De plus, le printemps me donne des envies folles de m’en aller en Chine ou aux Indes, et la Normandie avec sa verdure m’agace les dents comme un plat d’oseilles crues.

De plus, j’ai des crampes à l’estomac. Voilà tout.

Et vous ? Avancez-vous ? êtes-vous contents ? Les dîners du samedi durent-ils toujours ?

Claudin a eu l’amabilité de m’envoyer un compte rendu de Folammbô[1] ; c’est une attention délicate dont je lui sais gré.

Avez-vous suffisamment vitupéré Sainte-Beuve et engueulé l’Académie à propos de la nomination Carné ?

Je lis maintenant l’Hist[oire] du consulat d’un bout à l’autre, et je pousse des rugissements. Il n’est pas possible d’être plus foncièrement médiocre et bourgeois que ce monsieur-là ! Quel style ! et quelle philosophie !

Je compte toujours vous voir à la fin du mois.

Je vous embrasse sur vos quatre joues en vous serrant les mains tendrement.


  1. Folammbô ou les Cocasseries carthaginoises, pièce en 4 tableaux, par Laurencin (Paul-Aimé Chapelle) et Clairville (Palais-Royal, 1er  mai 1863).

* **Extraits de données**

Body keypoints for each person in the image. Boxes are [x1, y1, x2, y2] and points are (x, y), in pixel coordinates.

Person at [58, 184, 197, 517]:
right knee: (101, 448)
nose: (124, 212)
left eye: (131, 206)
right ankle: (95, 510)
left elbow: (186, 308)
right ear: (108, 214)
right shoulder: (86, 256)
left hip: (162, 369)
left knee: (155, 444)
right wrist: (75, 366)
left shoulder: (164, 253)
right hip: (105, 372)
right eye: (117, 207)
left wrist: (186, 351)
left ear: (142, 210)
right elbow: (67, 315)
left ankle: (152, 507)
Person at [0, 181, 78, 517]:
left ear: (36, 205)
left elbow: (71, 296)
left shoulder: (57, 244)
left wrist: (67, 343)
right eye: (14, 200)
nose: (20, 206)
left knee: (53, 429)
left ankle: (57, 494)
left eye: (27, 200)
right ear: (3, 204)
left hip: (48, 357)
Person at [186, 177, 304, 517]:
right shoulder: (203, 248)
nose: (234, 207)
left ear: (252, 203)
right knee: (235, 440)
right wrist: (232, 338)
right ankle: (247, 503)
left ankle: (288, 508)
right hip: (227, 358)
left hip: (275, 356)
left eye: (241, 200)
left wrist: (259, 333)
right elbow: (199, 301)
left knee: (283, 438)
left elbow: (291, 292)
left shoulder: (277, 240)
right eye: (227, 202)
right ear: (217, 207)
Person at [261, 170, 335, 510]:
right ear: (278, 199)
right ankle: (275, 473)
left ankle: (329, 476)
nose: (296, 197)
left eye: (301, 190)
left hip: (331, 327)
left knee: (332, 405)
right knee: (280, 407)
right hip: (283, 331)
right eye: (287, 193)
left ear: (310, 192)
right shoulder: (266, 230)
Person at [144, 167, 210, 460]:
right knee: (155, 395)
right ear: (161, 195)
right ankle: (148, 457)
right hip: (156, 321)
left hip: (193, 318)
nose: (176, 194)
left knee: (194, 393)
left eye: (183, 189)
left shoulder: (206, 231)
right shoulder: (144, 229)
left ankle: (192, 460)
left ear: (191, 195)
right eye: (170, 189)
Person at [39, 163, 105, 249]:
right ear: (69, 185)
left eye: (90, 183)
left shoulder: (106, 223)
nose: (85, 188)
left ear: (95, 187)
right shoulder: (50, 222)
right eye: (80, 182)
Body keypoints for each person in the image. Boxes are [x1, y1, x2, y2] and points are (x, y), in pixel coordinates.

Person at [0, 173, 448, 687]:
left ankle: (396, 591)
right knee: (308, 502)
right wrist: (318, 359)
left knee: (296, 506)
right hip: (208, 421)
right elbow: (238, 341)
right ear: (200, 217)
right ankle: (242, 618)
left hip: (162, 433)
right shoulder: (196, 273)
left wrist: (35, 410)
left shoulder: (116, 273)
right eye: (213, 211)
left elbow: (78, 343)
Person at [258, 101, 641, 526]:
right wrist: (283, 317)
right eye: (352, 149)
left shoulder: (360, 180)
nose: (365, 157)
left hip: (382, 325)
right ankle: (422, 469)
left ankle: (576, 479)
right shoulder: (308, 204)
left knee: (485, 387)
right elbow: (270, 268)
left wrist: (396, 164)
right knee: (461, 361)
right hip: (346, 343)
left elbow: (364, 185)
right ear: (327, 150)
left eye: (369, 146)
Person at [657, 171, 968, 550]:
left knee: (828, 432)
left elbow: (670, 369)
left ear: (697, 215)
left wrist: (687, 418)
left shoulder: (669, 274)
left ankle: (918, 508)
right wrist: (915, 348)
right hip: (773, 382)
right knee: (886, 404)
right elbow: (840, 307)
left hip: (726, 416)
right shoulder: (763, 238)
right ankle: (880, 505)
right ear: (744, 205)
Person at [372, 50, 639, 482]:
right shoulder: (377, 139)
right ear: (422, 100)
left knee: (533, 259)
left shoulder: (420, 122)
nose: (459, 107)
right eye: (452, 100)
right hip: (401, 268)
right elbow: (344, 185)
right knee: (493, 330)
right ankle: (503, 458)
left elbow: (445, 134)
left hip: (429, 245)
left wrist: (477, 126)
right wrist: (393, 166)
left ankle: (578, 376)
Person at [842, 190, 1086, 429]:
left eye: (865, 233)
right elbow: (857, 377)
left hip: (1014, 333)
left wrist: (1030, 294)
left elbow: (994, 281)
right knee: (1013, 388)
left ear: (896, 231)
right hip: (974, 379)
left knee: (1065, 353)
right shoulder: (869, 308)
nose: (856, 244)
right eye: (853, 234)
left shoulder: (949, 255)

--

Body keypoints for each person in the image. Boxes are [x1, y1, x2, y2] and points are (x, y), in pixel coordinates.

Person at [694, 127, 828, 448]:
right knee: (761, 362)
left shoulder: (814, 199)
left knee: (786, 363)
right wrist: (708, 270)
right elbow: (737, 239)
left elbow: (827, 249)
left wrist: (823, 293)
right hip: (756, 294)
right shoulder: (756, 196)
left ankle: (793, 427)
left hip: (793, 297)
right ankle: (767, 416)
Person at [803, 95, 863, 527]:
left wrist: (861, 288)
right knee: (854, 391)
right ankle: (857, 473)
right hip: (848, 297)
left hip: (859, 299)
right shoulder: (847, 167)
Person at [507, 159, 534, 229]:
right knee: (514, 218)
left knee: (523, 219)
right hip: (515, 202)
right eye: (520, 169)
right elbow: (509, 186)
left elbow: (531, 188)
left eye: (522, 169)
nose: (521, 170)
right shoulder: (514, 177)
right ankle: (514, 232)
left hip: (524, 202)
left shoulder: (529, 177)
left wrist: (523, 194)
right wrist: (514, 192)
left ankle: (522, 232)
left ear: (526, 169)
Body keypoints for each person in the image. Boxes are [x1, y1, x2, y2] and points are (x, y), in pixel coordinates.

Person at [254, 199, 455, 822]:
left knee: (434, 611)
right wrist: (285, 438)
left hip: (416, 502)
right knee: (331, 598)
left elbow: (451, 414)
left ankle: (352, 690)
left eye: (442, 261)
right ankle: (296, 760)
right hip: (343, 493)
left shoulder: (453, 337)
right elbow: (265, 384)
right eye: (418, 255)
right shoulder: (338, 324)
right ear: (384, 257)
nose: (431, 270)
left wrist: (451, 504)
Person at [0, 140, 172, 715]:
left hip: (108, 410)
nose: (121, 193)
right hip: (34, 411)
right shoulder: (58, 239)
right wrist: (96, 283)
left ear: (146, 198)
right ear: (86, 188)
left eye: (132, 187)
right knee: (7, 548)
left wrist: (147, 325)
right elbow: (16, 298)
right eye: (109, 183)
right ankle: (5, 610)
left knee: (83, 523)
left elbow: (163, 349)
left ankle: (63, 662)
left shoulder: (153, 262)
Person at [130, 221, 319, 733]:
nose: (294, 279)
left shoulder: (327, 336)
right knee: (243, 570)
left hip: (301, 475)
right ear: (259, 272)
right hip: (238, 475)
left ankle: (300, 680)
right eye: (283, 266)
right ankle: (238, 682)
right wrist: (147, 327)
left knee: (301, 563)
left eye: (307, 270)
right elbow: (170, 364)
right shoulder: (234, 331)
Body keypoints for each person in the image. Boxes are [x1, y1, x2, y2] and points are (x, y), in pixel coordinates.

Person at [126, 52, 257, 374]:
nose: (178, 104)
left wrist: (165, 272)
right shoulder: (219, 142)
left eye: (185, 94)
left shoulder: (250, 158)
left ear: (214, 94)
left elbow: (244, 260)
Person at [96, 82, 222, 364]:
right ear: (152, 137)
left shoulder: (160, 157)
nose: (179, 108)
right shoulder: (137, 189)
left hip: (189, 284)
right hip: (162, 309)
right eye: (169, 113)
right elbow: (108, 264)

* **Consignes de l'exercice**
a: Extrayez de la lettre le passage qui commence par « De plus, j’ai » et se termine par « et quelle philosophie ! ».
b: D'après la lettre, qui a envoyé un compte rendu de Folammbô ?
Les données n'ont aucun rapport avec la lettre.

* **Réponses attendues**
a:
De plus, j’ai des crampes à l’estomac. Voilà tout.

Et vous ? Avancez-vous ? êtes-vous contents ? Les dîners du samedi durent-ils toujours ?

Claudin a eu l’amabilité de m’envoyer un compte rendu de Folammbô[1] ; c’est une attention délicate dont je lui sais gré.

Avez-vous suffisamment vitupéré Sainte-Beuve et engueulé l’Académie à propos de la nomination Carné ?

Je lis maintenant l’Hist[oire] du consulat d’un bout à l’autre, et je pousse des rugissements. Il n’est pas possible d’être plus foncièrement médiocre et bourgeois que ce monsieur-là ! Quel style ! et quelle philosophie !

b: Claudin.